Tip-Off Timer counts down the days until the first game of the 2009-10 season. On Friday, there are 11 days remaining.The NBA All-Star Game every year is filled with players who never score 2,000 points in a single season.
Karl Malone did it a record 11 consecutive seasons, the most significant statistic he recorded during one of the greatest careers in NBA history.
As good as he was every time you saw him play, his longevity and his consistency over the length of his career, is what really set him apart and made him so special.
Wilt Chamberlain, who once averaged 50 points in a season, and Michael Jordan, arguably the greatest player of our lifetime, scored 2,000 points in only seven consecutive years.
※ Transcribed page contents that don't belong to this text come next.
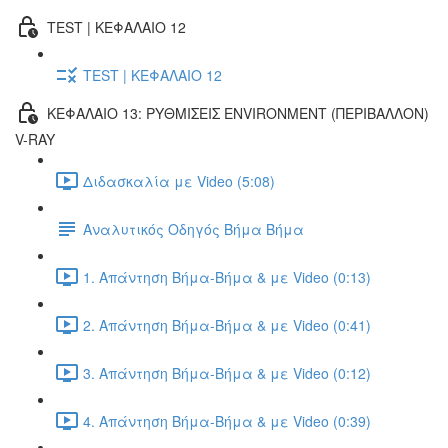
TEST | ΚΕΦΑΛΑΙΟ 12
TEST | ΚΕΦΑΛΑΙΟ 12
ΚΕΦΑΛΑΙΟ 13: ΡΥΘΜΙΣΕΙΣ ENVIRONMENT (ΠΕΡΙΒΑΛΛΟΝ)
V-RAY
Διδασκαλία με Video (5:08)
Αναλυτικός Οδηγός Βήμα Βήμα
1. Απάντηση Βήμα-Βήμα & με Video (0:13)
2. Απάντηση Βήμα-Βήμα & με Video (0:41)
3. Απάντηση Βήμα-Βήμα & με Video (0:12)
4. Απάντηση Βήμα-Βήμα & με Video (0:39)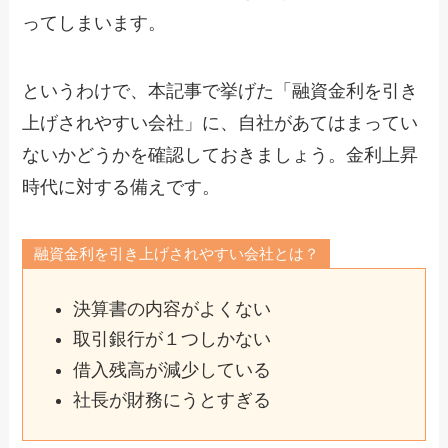
ってしまいます。
というわけで、本記事で挙げた「融資金利を引き
上げされやすい会社」に、自社があてはまってい
ないかどうかを確認しておきましょう。金利上昇
時代に対する備えです。
融資金利を引き上げされやすい会社とは？
決算書の内容がよくない
取引銀行が１つしかない
借入残高が減少している
社長が財務にうとすぎる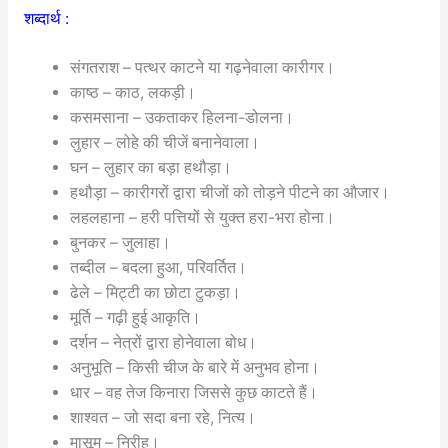
शब्दार्थ :
संगतराश – पत्थर काटने या गढ़नेवाला कारीगर।
काष्ठ – काठ, लकड़ी।
कसमसाना – उकताकर हिलना-डोलना।
लुहार – लोहे की चीजें बनानेवाला।
घन – लुहार का बड़ा हथौड़ा।
हथौड़ा – कारीगरों द्वारा चीजों को तोड़ने पीटने का औजार।
लहलहाना – हरी पत्तियों से युक्त हरा-भरा होना।
बुनकर – जुलाहा।
तब्दील – बदला हुआ, परिवर्तित।
ढेले – मिट्टी का छोटा टुकड़ा।
मूर्ति – गढ़ी हुई आकृति।
दर्शन – नेत्रों द्वारा होनेवाला बोध।
अनुभूति – किसी चीज के बारे में अनुभव होना।
धार – वह तेज किनारा जिससे कुछ काटते हैं।
शाश्वत – जो सदा बना रहे, नित्य।
मासूम – निरीह।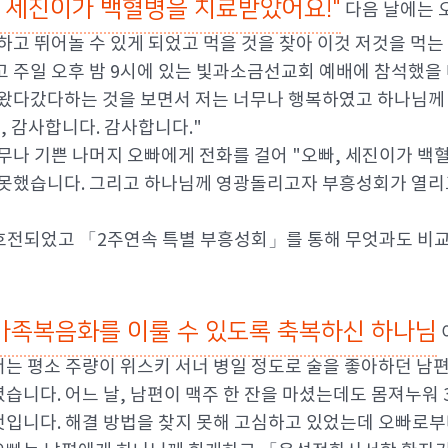
! 세진이가 백혈병을 치료받았어요!"
다음 날에는 
하고 뛰어놀 수 있게 되었고 먹을 것을 찾아 이것 저것을 먹
 주일 오후 밤 9시에 있는 빛과소금선교회 예배에 참석했을 
왔다갔다하는 것을 보면서 저는 너무나 행복하였고 하나님께 
, 감사합니다. 감사합니다."
무나 기쁜 나머지 오빠에게 전화를 걸어 "오빠, 세진이가 백
못했습니다. 그리고 하나님께 영광돌리고자 부흥성회가 열리고 
전되었고 「2주연속 특별 부흥성회」를 통해 무엇과도 비교할
가족복음화를 이룰 수 있도록 축복하신 하나님
서는 평소 주량이 위스키 서너 병일 정도로 술을 좋아하던 남편
셨습니다. 어느 날, 남편이 맥주 한 잔을 마셨는데도 몸져누워 
것입니다. 해결 방법을 찾지 못해 고심하고 있었는데 오빠로부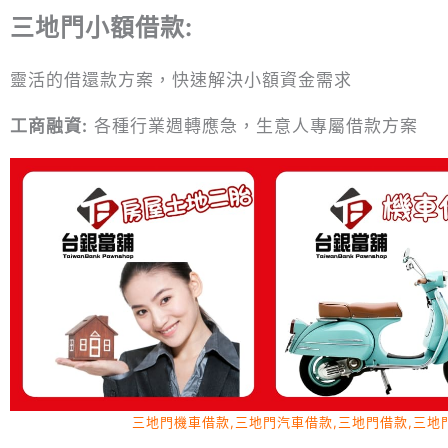
三地門小額借款:
靈活的借還款方案，快速解決小額資金需求
工商融資:
各種行業週轉應急，生意人專屬借款方案
三地門機車借款,三地門汽車借款,三地門借款,三地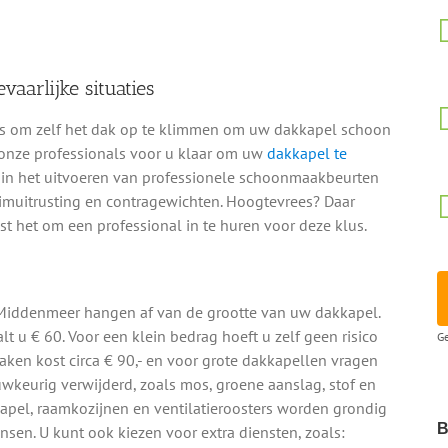
arlijke situaties
et is om zelf het dak op te klimmen om uw dakkapel schoon
 onze professionals voor u klaar om uw
dakkapel te
d in het uitvoeren van professionele schoonmaakbeurten
limuitrusting en contragewichten. Hoogtevrees? Daar
 het om een professional in te huren voor deze klus.
Middenmeer hangen af van de grootte van uw dakkapel.
t u € 60. Voor een klein bedrag hoeft u zelf geen risico
Ge
ken kost circa € 90,- en voor grote dakkapellen vragen
auwkeurig verwijderd, zoals mos, groene aanslag, stof en
kapel, raamkozijnen en ventilatieroosters worden grondig
B
en. U kunt ook kiezen voor extra diensten, zoals: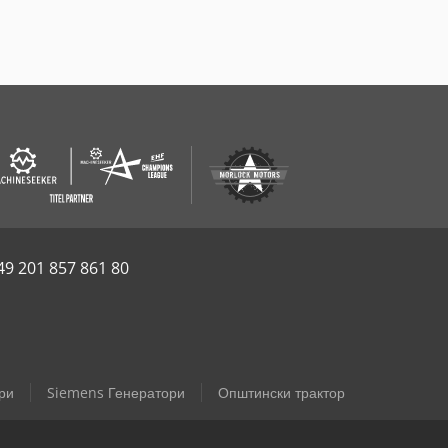
49 201 857 861 80
ри
Siemens Генератори
Општински трактор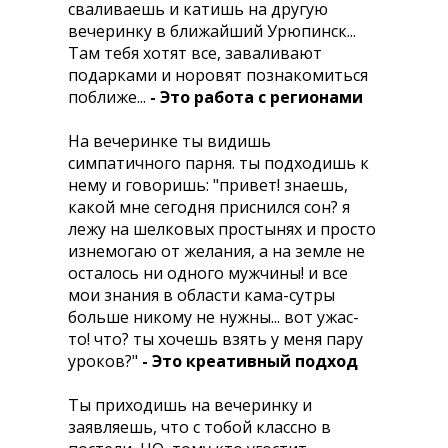
сваливаешь и катишь на другую
вечеринку в ближайший Урюпинск...
Там тебя хотят все, заваливают
подарками и норовят познакомиться
поближе...
- Это работа с регионами
На вечеринке ты видишь
симпатичного парня. ты подходишь к
нему и говоришь: "привет! знаешь,
какой мне сегодня приснился сон? я
лежу на шелковых простынях и просто
изнемогаю от желания, а на земле не
осталось ни одного мужчины! и все
мои знания в области кама-сутры
больше никому не нужны... вот ужас-
то! что? ты хочешь взять у меня пару
уроков?"
- Это креативный подход
Ты приходишь на вечеринку и
заявляешь, что с тобой классно в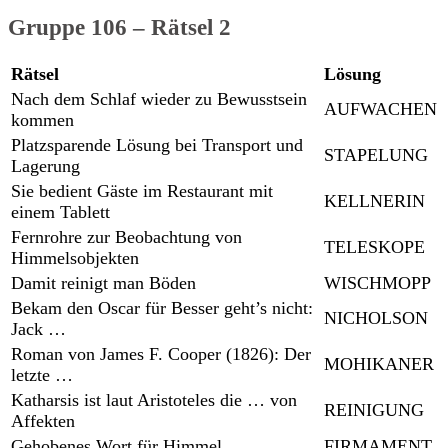
Gruppe 106 – Rätsel 2
Rätsel
Lösung
Nach dem Schlaf wieder zu Bewusstsein
AUFWACHEN
kommen
Platzsparende Lösung bei Transport und
STAPELUNG
Lagerung
Sie bedient Gäste im Restaurant mit
KELLNERIN
einem Tablett
Fernrohre zur Beobachtung von
TELESKOPE
Himmelsobjekten
Damit reinigt man Böden
WISCHMOPP
Bekam den Oscar für Besser geht’s nicht:
NICHOLSON
Jack …
Roman von James F. Cooper (1826): Der
MOHIKANER
letzte …
Katharsis ist laut Aristoteles die … von
REINIGUNG
Affekten
Gehobenes Wort für Himmel
FIRMAMENT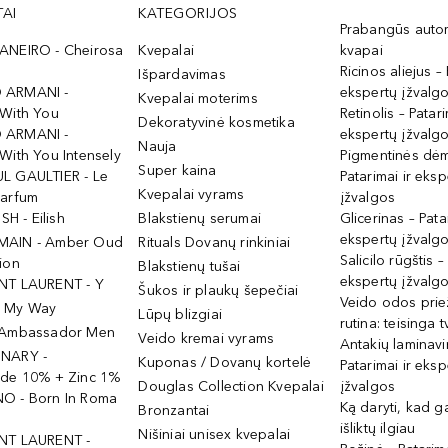
AI
KATEGORIJOS
Prabangūs auto
ANEIRO - Cheirosa
Kvepalai
kvapai
Ricinos aliejus – 
Išpardavimas
 ARMANI -
ekspertų įžvalg
Kvepalai moterims
 With You
Retinolis – Patari
Dekoratyvinė kosmetika
 ARMANI -
ekspertų įžvalg
Nauja
With You Intensely
Pigmentinės dė
Super kaina
L GAULTIER - Le
Patarimai ir eksp
Kvepalai vyrams
Parfum
įžvalgos
ISH - Eilish
Blakstienų serumai
Glicerinas – Pata
ekspertų įžvalg
MAIN - Amber Oud
Rituals Dovanų rinkiniai
Salicilo rūgštis –
ion
Blakstienų tušai
ekspertų įžvalg
NT LAURENT - Y
Šukos ir plaukų šepečiai
Veido odos prie
- My Way
Lūpų blizgiai
rutina: teisinga 
 Ambassador Men
Veido kremai vyrams
Antakių laminav
INARY -
Kuponas / Dovanų kortelė
Patarimai ir eksp
ide 10% + Zinc 1%
Douglas Collection Kvepalai
įžvalgos
O - Born In Roma
Ką daryti, kad 
Bronzantai
išliktų ilgiau
Nišiniai unisex kvepalai
NT LAURENT -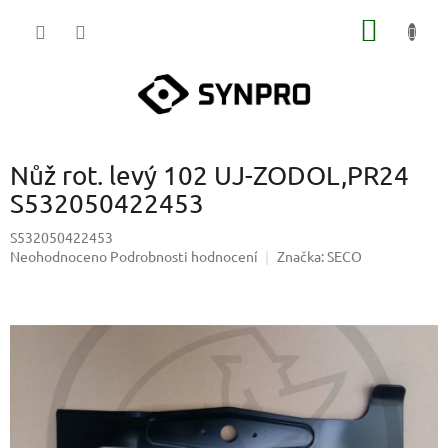
Přejít
NÁKUP
na
obsah
KOŠÍK
Nůž rot. levý 102 UJ-ZODOL,PR24
S532050422453
S532050422453
Průměrné
Neohodnoceno
Podrobnosti hodnocení
Značka:
SECO
hodnocení
produktu
je
0,0
z
5
hvězdiček.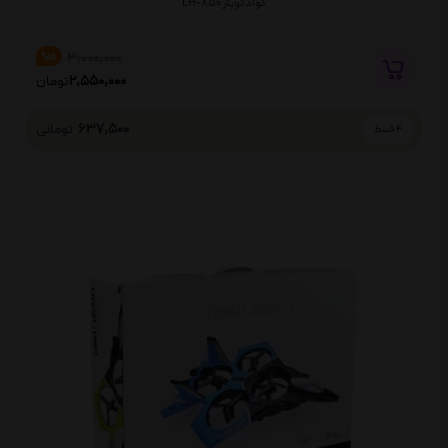
کوادکوپتر LH-X50
3,000,000
%15
2,550,000
تومان
637,500
تومانی
4 قسط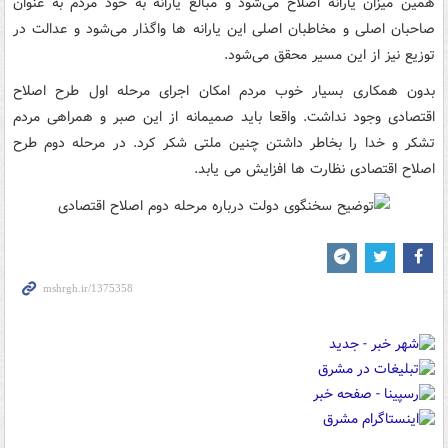
همین میزان یارانه اصلاح می‌شود و مبالغ یارانه به خود مردم به عنوان
صاحبان اصلی و مخاطبان اصلی این یارانه ها واگذار می‌شود و عدالت در
توزیع نیز از این مسیر محقق می‌شود.
بدون همکاری بسیار خوب مردم امکان اجرای مرحله اول طرح اصلاح
اقتصادی وجود نداشت. واقعا باید صمیمانه از این صبر و همراهی مردم
تشکر و خدا را بخاطر داشتن چنین ملتی شکر کرد. در مرحله دوم طرح
اصلاح اقتصادی نظارت ها افزایش می یابد.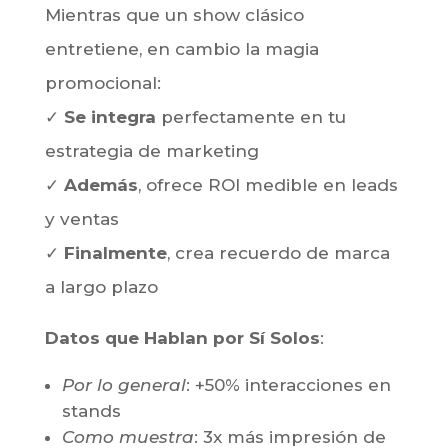
clave
•
En puntos de venta
:
Generalmente,
se
duplica el tiempo de interacción
•
Eventos VIP:
Se crean momentos
exclusivos para tus mejores clientes
Magia Promocional vs Show Tradicional
Mientras que un show clásico
entretiene, en cambio la magia
promocional:
✓
Se integra
perfectamente en tu
estrategia de marketing
✓
Además
, ofrece ROI medible en leads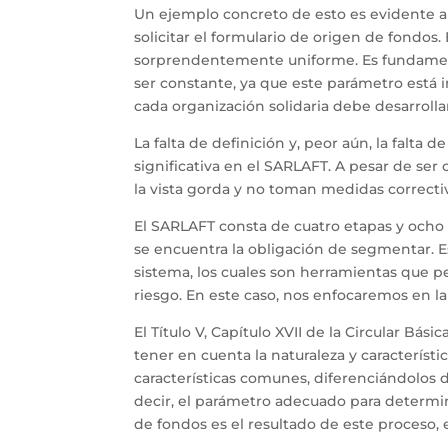
Un ejemplo concreto de esto es evidente al
solicitar el formulario de origen de fondos.
sorprendentemente uniforme. Es fundament
ser constante, ya que este parámetro está 
cada organización solidaria debe desarrolla
La falta de definición y, peor aún, la falta
significativa en el SARLAFT. A pesar de ser
la vista gorda y no toman medidas correcti
El SARLAFT consta de cuatro etapas y ocho
se encuentra la obligación de segmentar. E
sistema, los cuales son herramientas que pe
riesgo. En este caso, nos enfocaremos en l
El Título V, Capítulo XVII de la Circular Bá
tener en cuenta la naturaleza y característi
características comunes, diferenciándolos 
decir, el parámetro adecuado para determin
de fondos es el resultado de este proceso,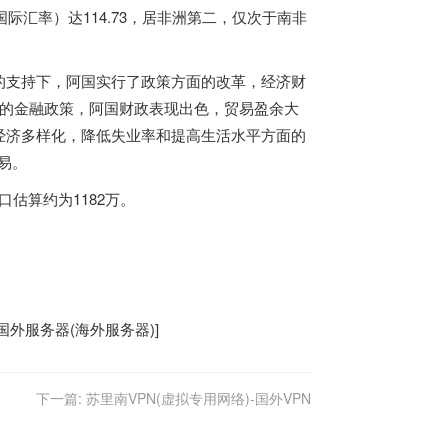
际汇率）达114.73，居非洲第二，仅次于南非
的支持下，阿国实行了政策方面的改革，经济财
严格的金融政策，阿国财政表现出色，贸易盈余大
经济多样化，降低失业率和提高生活水平方面的
易。
口估算约为1182万。
国外服务器
(
海外服务器
)]
下一篇:
苏里南VPN(虚拟专用网络)-国外VPN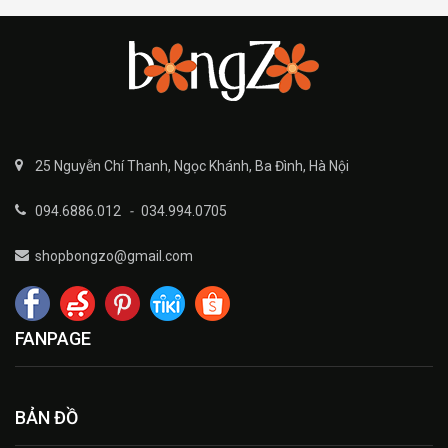
25 Nguyễn Chí Thanh, Ngọc Khánh, Ba Đình, Hà Nội
094.6886.012
-
034.994.0705
shopbongzo@gmail.com
FANPAGE
BẢN ĐỒ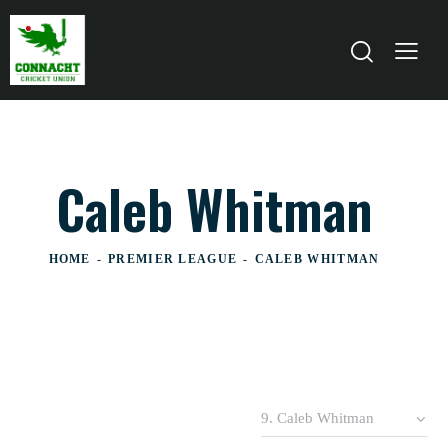
Caleb Whitman
HOME
PREMIER LEAGUE
CALEB WHITMAN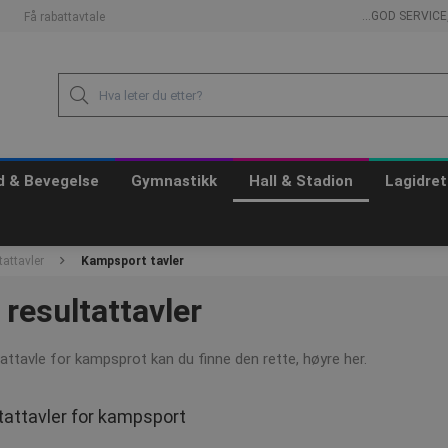
...GOD SERVIC
Få rabattavtale
id & Bevegelse
Gymnastikk
Hall & Stadion
Lagidret
tattavler
Kampsport tavler
resultattavler
tattavle for kampsprot kan du finne den rette, høyre her.
ltattavler for kampsport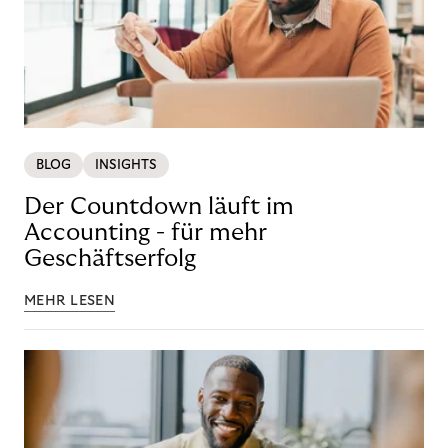
BLOG
INSIGHTS
Der Countdown läuft im
Accounting - für mehr
Geschäftserfolg
MEHR LESEN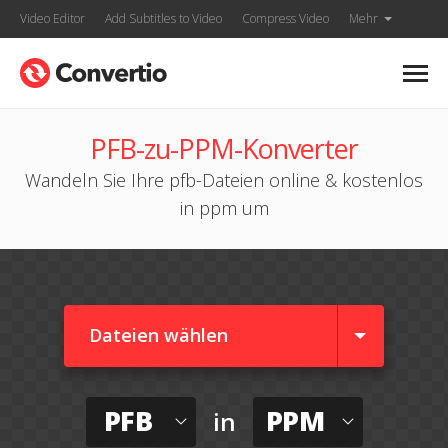
Video Editor
Add Subtitles to Video
Compress Video
Mehr
PFB-zu-PPM-Konverter
Wandeln Sie Ihre pfb-Dateien online & kostenlos
in ppm um
Dateien wählen
PFB
PPM
in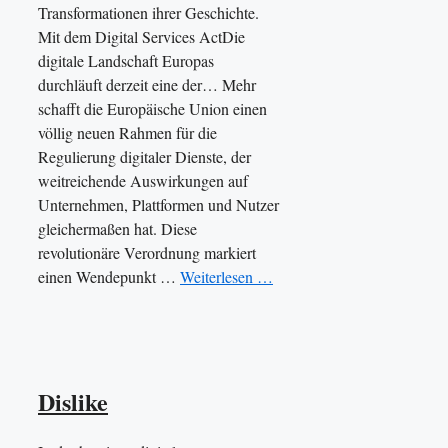
Transformationen ihrer Geschichte.
Mit dem Digital Services ActDie
digitale Landschaft Europas
durchläuft derzeit eine der… Mehr
schafft die Europäische Union einen
völlig neuen Rahmen für die
Regulierung digitaler Dienste, der
weitreichende Auswirkungen auf
Unternehmen, Plattformen und Nutzer
gleichermaßen hat. Diese
revolutionäre Verordnung markiert
einen Wendepunkt …
Weiterlesen …
Dislike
Kareem Abdul Jabbar, the NBA's all-time leading scorer, never did better than two back-to-back 2,000-point seasons.
There are a lot of good scorers in the NBA today who don't reach 2,000 points because they take too many nights off. Durability is as important as scoring ability when it comes to reaching the 2,000-point plateau. And Malone had both during a 19-year career that ended in 2004. He finished with 36,928 points.
Except for the first and last years of his career, he never dipped below 20 points per game. And in 10 of his 19 seasons (18 with the Utah Jazz), he played all 82 games, a lost art among players today.
He never won a scoring title, and he never won an NBA title, yet twice he was named the NBA's Most Valuable Player and 11 times was a All-NBA First Team selection.